===== Material supplied =====

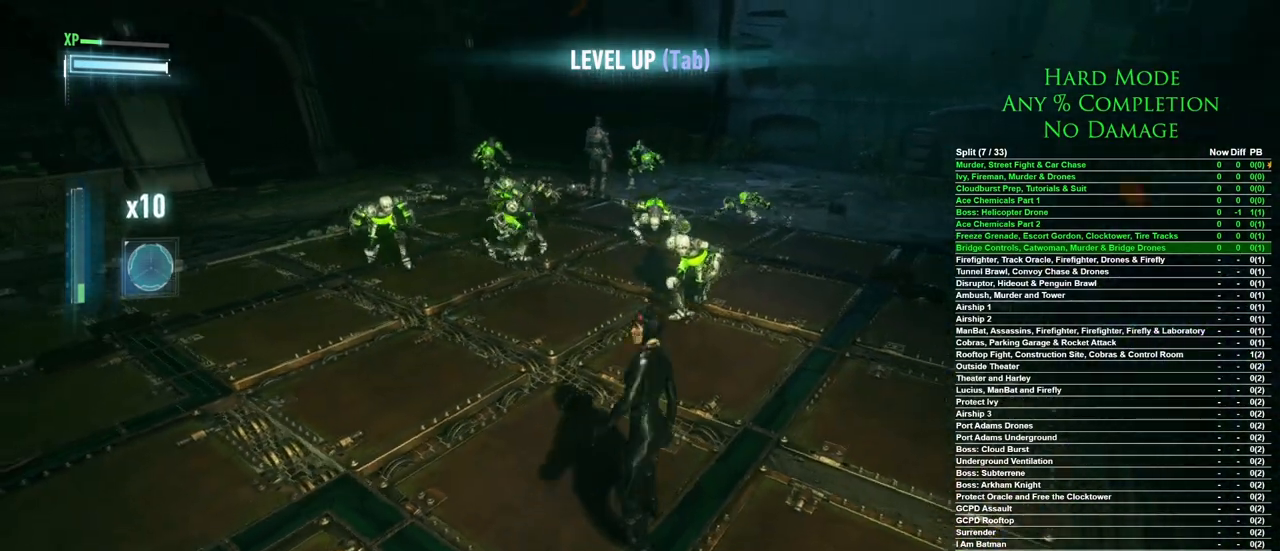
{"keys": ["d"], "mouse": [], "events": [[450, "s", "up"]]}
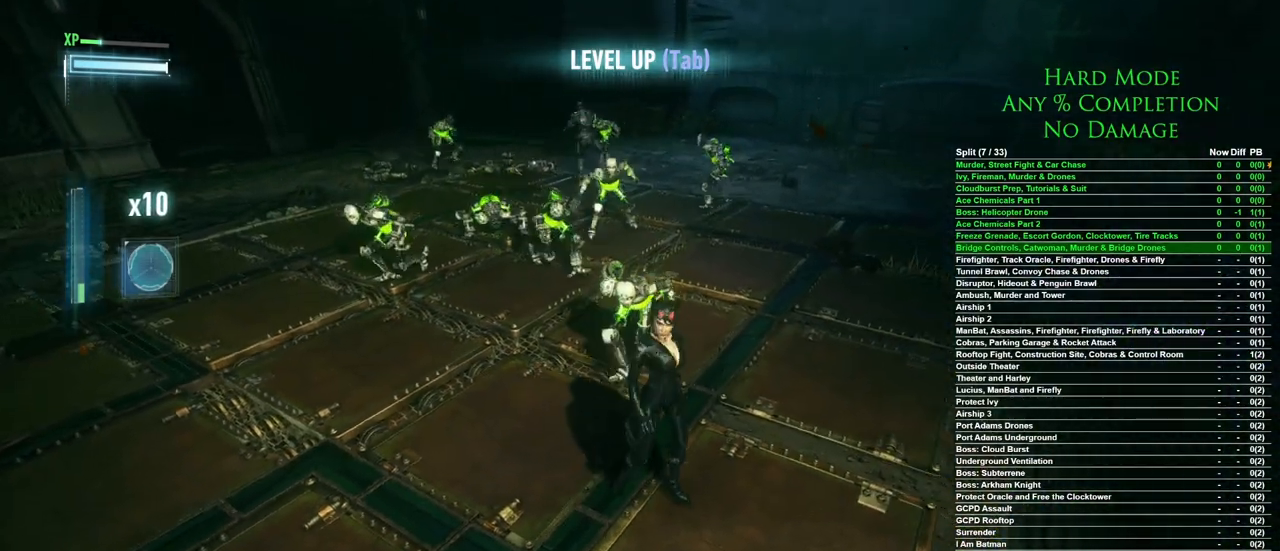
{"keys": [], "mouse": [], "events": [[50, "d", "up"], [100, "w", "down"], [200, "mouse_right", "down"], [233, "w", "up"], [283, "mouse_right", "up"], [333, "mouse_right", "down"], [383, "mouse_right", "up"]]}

=====
===== Material supplied =====

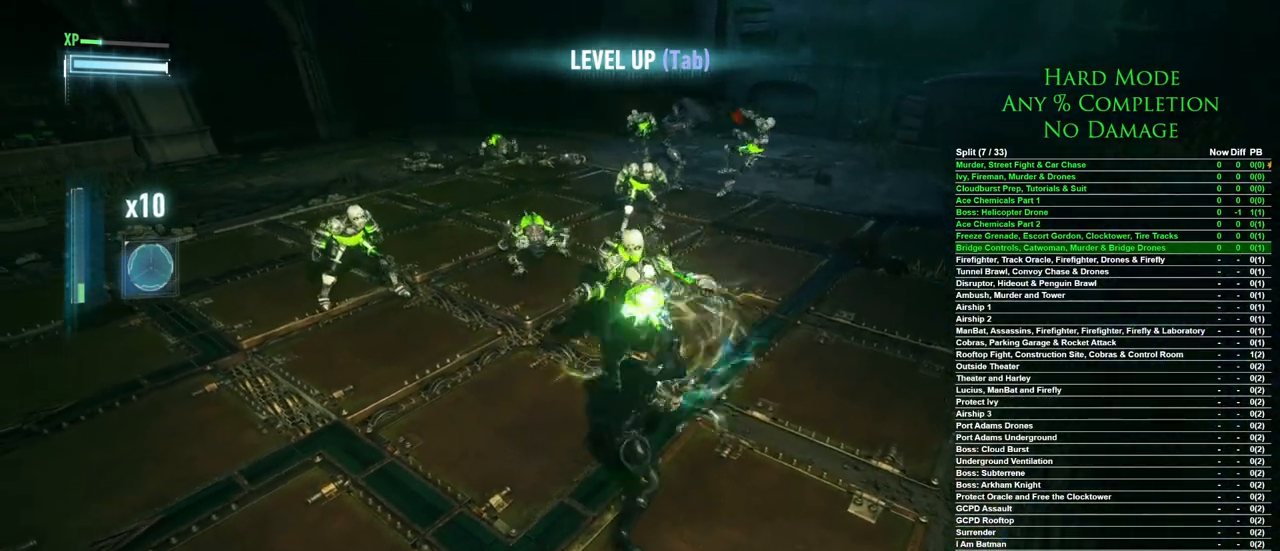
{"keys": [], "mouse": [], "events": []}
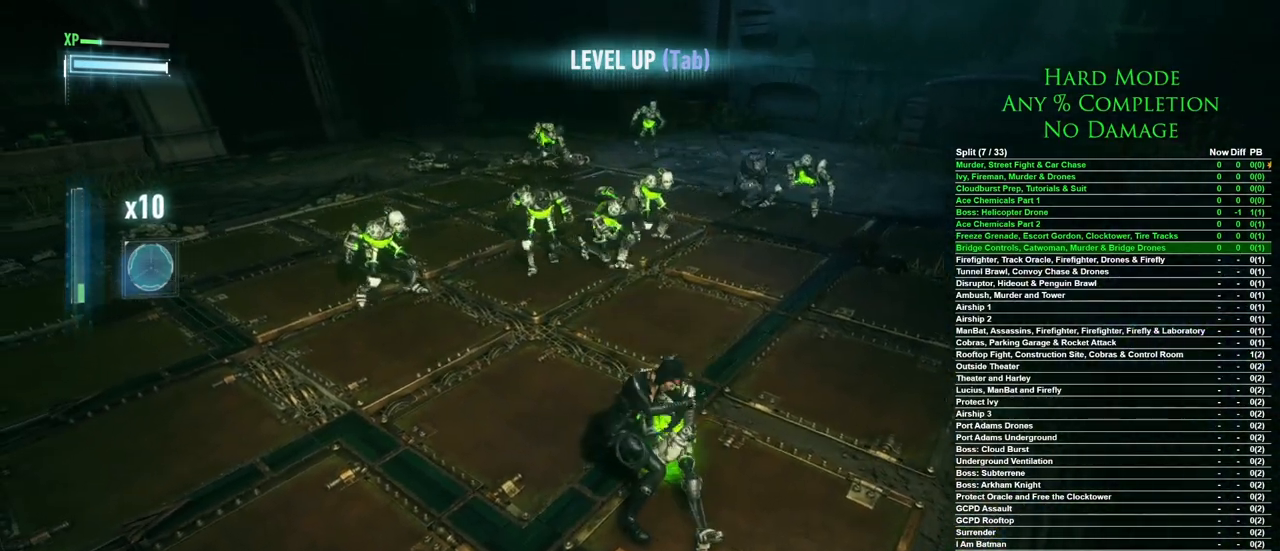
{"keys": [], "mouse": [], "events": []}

=====
===== Material supplied =====

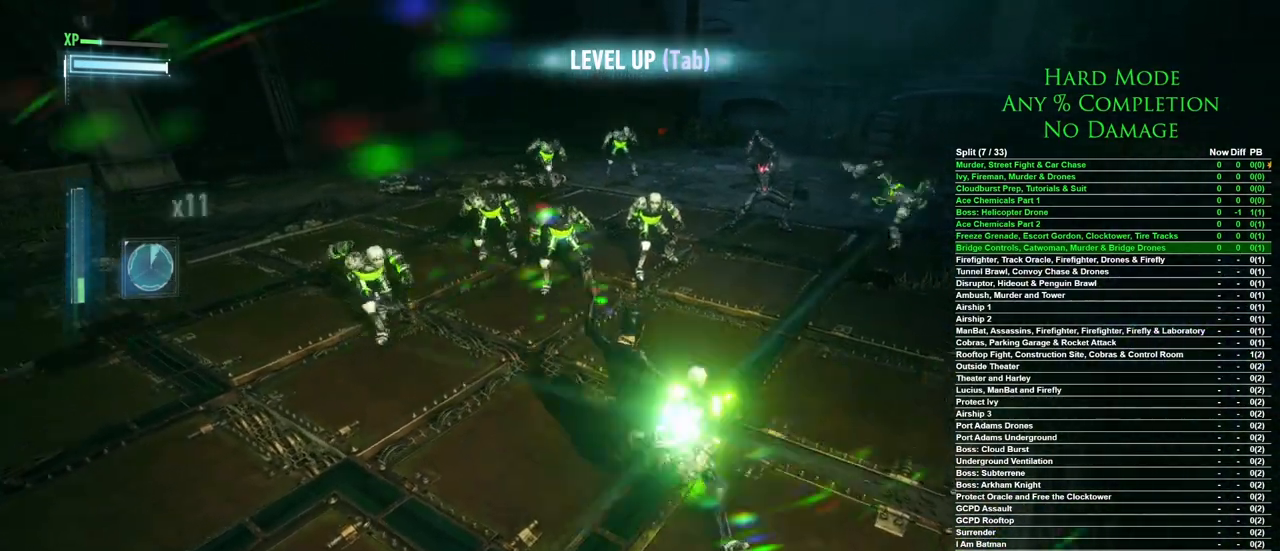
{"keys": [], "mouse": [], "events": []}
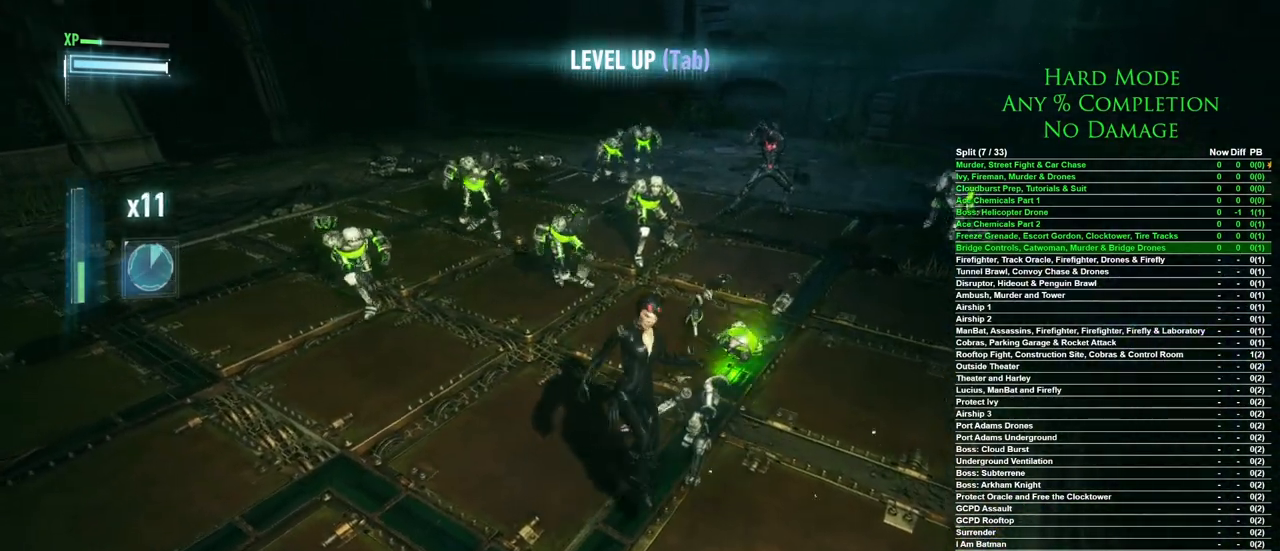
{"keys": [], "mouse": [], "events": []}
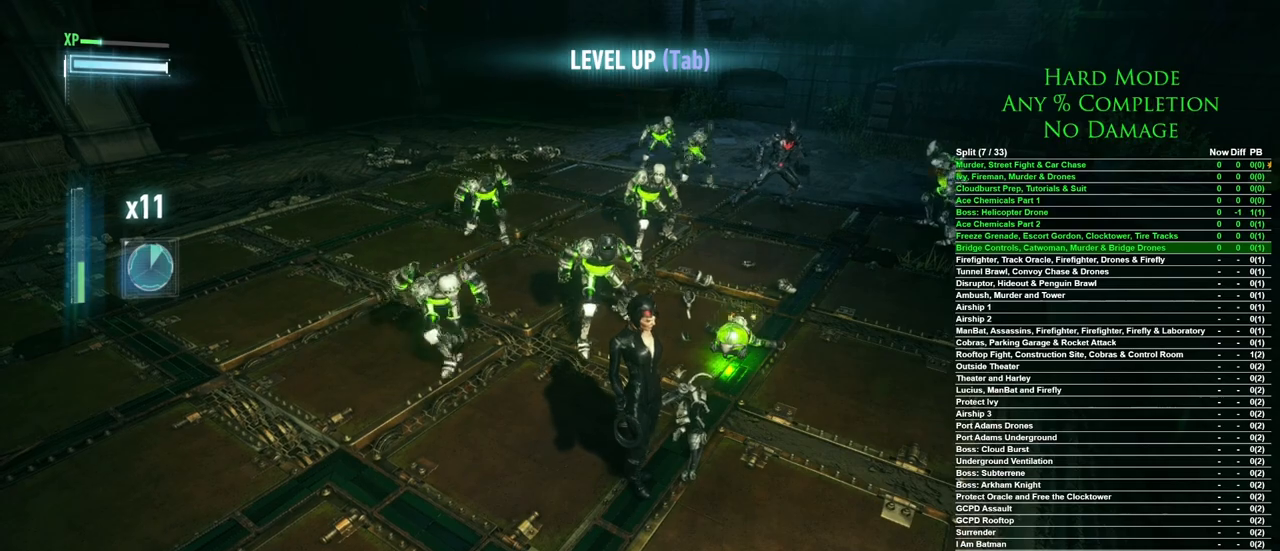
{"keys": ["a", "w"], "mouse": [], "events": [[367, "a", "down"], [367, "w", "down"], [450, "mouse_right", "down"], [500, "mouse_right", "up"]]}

=====

▸ About this exercise
Return each line from the material that includes the string "down".

▸ Finished task
{"keys": [], "mouse": [], "events": [[50, "d", "up"], [100, "w", "down"], [200, "mouse_right", "down"], [233, "w", "up"], [283, "mouse_right", "up"], [333, "mouse_right", "down"], [383, "mouse_right", "up"]]}
{"keys": ["a", "w"], "mouse": [], "events": [[367, "a", "down"], [367, "w", "down"], [450, "mouse_right", "down"], [500, "mouse_right", "up"]]}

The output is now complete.